Pick out every line of the entries below that contains the word "whiskers", matching case exactly, and copy each of those lines.

MATERIAL PROVIDED:
=== Begin Enclosure ===
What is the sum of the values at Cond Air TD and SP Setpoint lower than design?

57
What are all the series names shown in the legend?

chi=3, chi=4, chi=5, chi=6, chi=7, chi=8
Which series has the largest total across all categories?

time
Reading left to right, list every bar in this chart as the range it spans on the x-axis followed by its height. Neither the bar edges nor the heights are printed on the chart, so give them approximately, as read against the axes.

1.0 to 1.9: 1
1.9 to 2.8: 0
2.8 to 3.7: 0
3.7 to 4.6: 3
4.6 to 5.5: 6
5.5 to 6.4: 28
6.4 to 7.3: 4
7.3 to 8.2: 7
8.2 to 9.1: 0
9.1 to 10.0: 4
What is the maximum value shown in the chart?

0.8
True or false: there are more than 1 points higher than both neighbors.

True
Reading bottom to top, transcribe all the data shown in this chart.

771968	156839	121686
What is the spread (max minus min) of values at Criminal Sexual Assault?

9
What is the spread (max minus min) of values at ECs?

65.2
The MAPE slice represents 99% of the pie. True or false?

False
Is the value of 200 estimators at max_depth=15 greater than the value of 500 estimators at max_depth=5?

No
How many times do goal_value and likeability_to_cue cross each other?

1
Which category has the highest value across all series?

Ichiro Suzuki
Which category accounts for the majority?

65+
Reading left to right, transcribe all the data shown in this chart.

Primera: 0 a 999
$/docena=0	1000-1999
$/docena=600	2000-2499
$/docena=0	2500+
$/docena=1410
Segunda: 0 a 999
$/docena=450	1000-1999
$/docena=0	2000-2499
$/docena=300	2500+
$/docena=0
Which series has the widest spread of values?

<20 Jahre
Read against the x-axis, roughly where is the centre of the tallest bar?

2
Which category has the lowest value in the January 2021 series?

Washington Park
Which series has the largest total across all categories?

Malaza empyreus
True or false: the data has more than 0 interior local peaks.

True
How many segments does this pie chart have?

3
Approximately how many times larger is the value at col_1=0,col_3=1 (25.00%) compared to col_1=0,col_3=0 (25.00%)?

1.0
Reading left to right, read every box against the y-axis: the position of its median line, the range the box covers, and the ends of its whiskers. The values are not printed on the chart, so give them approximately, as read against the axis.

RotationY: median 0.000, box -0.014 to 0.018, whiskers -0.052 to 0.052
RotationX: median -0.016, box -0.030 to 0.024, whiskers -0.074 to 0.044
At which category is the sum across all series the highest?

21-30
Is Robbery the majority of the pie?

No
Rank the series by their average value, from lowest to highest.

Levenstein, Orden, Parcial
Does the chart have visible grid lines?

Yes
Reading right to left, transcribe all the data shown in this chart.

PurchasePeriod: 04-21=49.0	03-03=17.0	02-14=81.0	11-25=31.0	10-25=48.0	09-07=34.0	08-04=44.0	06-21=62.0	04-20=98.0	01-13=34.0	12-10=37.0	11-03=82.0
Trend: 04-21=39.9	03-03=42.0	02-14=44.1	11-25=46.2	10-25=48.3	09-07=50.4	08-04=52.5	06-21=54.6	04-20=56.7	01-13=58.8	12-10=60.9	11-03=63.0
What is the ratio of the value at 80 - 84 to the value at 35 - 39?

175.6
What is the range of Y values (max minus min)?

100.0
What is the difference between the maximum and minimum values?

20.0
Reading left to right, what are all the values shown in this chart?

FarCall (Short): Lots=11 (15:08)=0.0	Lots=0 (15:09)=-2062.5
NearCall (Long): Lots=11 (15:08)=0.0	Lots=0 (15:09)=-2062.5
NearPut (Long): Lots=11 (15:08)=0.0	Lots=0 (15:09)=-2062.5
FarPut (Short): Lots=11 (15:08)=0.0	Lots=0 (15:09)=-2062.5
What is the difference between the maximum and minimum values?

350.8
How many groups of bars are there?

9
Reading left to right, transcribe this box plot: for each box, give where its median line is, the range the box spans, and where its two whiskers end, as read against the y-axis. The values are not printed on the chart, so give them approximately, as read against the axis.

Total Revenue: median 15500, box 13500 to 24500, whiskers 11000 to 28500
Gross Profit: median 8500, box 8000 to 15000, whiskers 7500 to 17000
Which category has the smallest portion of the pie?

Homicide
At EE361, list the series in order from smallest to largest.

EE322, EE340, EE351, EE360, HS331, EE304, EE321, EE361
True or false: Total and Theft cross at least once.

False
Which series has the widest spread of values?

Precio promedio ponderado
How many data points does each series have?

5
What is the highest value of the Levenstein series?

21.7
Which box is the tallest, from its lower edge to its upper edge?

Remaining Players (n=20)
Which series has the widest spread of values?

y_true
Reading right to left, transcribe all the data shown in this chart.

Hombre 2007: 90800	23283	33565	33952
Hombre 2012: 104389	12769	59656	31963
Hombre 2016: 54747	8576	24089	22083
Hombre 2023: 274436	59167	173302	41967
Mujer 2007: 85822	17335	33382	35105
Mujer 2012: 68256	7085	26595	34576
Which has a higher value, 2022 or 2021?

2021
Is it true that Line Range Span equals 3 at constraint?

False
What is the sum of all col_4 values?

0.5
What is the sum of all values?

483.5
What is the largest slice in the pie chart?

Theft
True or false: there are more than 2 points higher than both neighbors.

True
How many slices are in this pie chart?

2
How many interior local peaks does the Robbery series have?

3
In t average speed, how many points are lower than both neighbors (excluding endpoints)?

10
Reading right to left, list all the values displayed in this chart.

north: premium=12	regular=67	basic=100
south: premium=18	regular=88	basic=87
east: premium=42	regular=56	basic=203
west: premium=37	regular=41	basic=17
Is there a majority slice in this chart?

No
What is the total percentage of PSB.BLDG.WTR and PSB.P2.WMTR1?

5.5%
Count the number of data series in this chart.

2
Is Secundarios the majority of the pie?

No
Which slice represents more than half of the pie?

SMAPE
=== End Enclosure ===
ANSWER TO THIS PROBLEM:
Reading left to right, read every box against the y-axis: the position of its median line, the range the box covers, and the ends of its whiskers. The values are not printed on the chart, so give them approximately, as read against the axis.
RotationY: median 0.000, box -0.014 to 0.018, whiskers -0.052 to 0.052
RotationX: median -0.016, box -0.030 to 0.024, whiskers -0.074 to 0.044
Reading left to right, transcribe this box plot: for each box, give where its median line is, the range the box spans, and where its two whiskers end, as read against the y-axis. The values are not printed on the chart, so give them approximately, as read against the axis.
Total Revenue: median 15500, box 13500 to 24500, whiskers 11000 to 28500
Gross Profit: median 8500, box 8000 to 15000, whiskers 7500 to 17000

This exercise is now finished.